What’s the bigger picture for performance health?


Interoception connects wellness to performance in one loop. It explains why sleep hygiene matters for reaction time, why social connection changes pain perception, and why breathwork can alter focus faster than a pep talk. The thread is physiological state. When we can influence it, we unlock both mind and body performance without white-knuckling our way through stress.


The future of health will lean more on teaching people to sense and steer state, not just track metrics. Wearables can point to patterns, but the true value lives in our ability to feel what the metrics mean. As that skill grows, the orchestra starts to tune itself.
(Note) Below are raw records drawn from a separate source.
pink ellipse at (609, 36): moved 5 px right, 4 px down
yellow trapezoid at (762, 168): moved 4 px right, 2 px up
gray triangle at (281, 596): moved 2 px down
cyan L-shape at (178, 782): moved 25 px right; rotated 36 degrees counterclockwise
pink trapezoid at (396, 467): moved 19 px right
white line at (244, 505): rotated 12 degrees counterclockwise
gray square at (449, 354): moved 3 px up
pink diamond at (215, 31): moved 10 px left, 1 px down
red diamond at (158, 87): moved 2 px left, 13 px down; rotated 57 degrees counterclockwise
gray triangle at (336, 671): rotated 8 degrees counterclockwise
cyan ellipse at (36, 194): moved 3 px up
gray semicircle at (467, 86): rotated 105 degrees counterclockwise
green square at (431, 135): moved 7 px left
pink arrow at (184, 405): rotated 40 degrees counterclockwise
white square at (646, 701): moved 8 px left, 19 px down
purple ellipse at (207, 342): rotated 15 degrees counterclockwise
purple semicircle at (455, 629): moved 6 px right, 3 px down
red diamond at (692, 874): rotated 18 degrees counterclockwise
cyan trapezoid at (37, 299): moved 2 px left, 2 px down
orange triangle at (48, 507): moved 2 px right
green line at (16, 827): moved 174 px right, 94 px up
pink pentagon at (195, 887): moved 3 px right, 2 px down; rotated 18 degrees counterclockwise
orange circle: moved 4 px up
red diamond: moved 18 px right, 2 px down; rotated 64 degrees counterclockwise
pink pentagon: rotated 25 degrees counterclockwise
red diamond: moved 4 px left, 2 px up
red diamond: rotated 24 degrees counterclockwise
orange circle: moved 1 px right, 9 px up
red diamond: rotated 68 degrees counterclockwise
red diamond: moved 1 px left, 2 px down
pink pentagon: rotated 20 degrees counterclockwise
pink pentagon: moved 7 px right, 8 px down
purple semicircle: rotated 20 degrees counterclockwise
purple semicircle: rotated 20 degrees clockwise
We don’t need to fight the music. We learn to conduct it.


What can we do right now?


The practical takeaway is straightforward. Build a cleaner map with brief daily body scans. Use the physiological sigh to retune when the noise gets too loud. Then test your accuracy in small doses of stress: a slightly faster pace, a slightly harder task, a slightly braver conversation. Each time you listen and adjust, the loop gets more dialed in.


References


  1. Critchley, H. D., & Garfinkel, S. N. (2017). Interoception and emotion. Current Opinion in Psychology, 17, 7–14.

  2. Khalsa, S. S., et al. (2018). Interoception and mental health: A roadmap. Biological Psychiatry: Cognitive Neuroscience and Neuroimaging, 3(6), 501–513.

  3. Farb, N. A., et al. (2015). Interoception, contemplative practice, and health. Frontiers in Psychology, 6, 763.

  4. Seth, A. K. (2013). Interoceptive inference, emotion, and the embodied self. Trends in Cognitive Sciences, 17(11), 565–573.